After the recital, it was colder outside, but I chose to walk the long way back to my place, across Pest, so I could listen to Anna Karenina. I was standing at the Oktogon, on Andrassy Avenue, woolen scarf wrapped tightly around my neck against the cold, when Anna ended her life violently. I involuntarily crossed myself at the moment. I will remember for the rest of my life where I was at that moment.

Back at home, I thought about the evening. Franz Liszt and his music — that is civilization, and not just civilization, but European civilization, Western civilization. Nobody else produced Franz Liszt; a particular people in a particular time and place did. Same with Tolstoy. This civilization is under attack now, by no enemies more powerful than the educated barbarians within it, and the indifference of the masses, who have been taught not to care for our patrimony.

Saul Bellow famously asked, “Who is the Tolstoy of the Zulus?” The writer Ralph Wiley responded: “Tolstoy is the Tolstoy of the Zulus. Unless you find a profit in fencing off universal properties of mankind into exclusive tribal ownership.”

That is certainly true! But so too is Bellow’s point: Tolstoy’s unique genius emerged out of a specific people, in a specific place, under specific cultural conditions. It’s not that Tolstoy’s genius was determined by material conditions — think of all the Tolstoys that did not emerge from 19th century Russia — but that Tolstoy’s genius was able to manifest and develop thanks to the culture into which he was born. We will never know the men or women who had Tolstoy’s capacity for genius, but who were never able to express it because they were poor, or female, or what have you.

You might think of it this way: who is the Louis Armstrong of the white Americans? The answer: Louis Armstrong is the Louis Armstrong of the white Americans! He belongs to us all. But jazz music came out of the genius of black people in the United States, in a particular time, under certain conditions. And by the way, do you know why Armstrong wore a Star of David all his life? Because as a fatherless, poor black boy in early 20th century New Orleans, Armstrong was taken in by the Karnofskys, a family of Lithuanian Jewish immigrants, who gave him work, food, a place to stay, and the money to buy his first horn. He never forgot their kindness.

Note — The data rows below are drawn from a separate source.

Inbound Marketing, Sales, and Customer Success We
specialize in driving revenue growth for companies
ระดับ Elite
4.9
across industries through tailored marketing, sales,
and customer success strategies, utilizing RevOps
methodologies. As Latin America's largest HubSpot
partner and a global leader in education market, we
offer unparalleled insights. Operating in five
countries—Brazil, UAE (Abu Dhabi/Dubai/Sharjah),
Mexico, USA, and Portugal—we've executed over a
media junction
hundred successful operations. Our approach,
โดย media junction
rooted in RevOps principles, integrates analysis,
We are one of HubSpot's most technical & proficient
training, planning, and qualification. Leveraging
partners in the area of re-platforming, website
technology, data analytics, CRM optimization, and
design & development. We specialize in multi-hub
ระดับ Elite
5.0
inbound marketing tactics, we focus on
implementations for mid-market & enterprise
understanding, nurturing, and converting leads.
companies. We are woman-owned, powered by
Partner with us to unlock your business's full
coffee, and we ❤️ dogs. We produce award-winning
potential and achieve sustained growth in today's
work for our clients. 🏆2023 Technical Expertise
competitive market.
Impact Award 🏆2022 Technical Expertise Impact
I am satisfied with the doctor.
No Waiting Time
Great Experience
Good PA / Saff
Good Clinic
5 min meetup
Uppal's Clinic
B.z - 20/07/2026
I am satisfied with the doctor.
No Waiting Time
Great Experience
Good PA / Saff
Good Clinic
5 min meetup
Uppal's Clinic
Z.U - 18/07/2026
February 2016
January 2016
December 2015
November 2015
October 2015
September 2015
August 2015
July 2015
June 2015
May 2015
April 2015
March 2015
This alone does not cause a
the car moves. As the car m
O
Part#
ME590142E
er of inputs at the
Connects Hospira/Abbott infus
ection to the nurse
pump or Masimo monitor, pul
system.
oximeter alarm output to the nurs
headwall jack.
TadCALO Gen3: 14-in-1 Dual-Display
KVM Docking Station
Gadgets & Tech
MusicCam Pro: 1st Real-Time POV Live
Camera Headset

See, this is why I say that if you come to hate the Jews, you eventually come to hate civilization. Most of what we call Western civilization was not the product directly of Jewish creators. But to me, they represent love of excellence, of study and achievement, especially in art, and even, as in the case of the Karnofskys, moral excellence. Of course Jews are human beings like the rest of us. They have as many saints and sinners as we all do. But there is something in the spirit of the Jewish people, as a people, that strikes me as cherishing the life of the mind, and the development of artistic gifts.

I never knew any Jews as a child — there were none in our town — but I experienced myself what it’s like when the mob resents you for doing well. In my ninth grade English class, there was a crass, bully of a girl, the daughter of a prison guard, who made my life hell by mocking me when I would use a word she didn’t understand. In her hick twang, she would say things like, “I cain’t understand a thing he’s sayin’. He’s talkin’ Japanese.” Stupid stuff like that. I know it’s small, and later I would learn that her resentment came out of her own shame at the rough life into which she was born. We became friends, sort of. Still, I have always had a keen sense for what resentment is, and how it manifests.

Look at this man, Vladimir Horowitz, one of the great geniuses of all time. Think that there were raging madmen in power who would have happily sent him to the ovens, simply because he was a Jew. Think too that there are people today, Americans with megaphones, who platform the same kind of scum who would send Horowitz to the ovens. This is serious. This cannot stand. We know where this goes. We can’t not know — and therefore, we cannot tolerate it, nor can we be silent.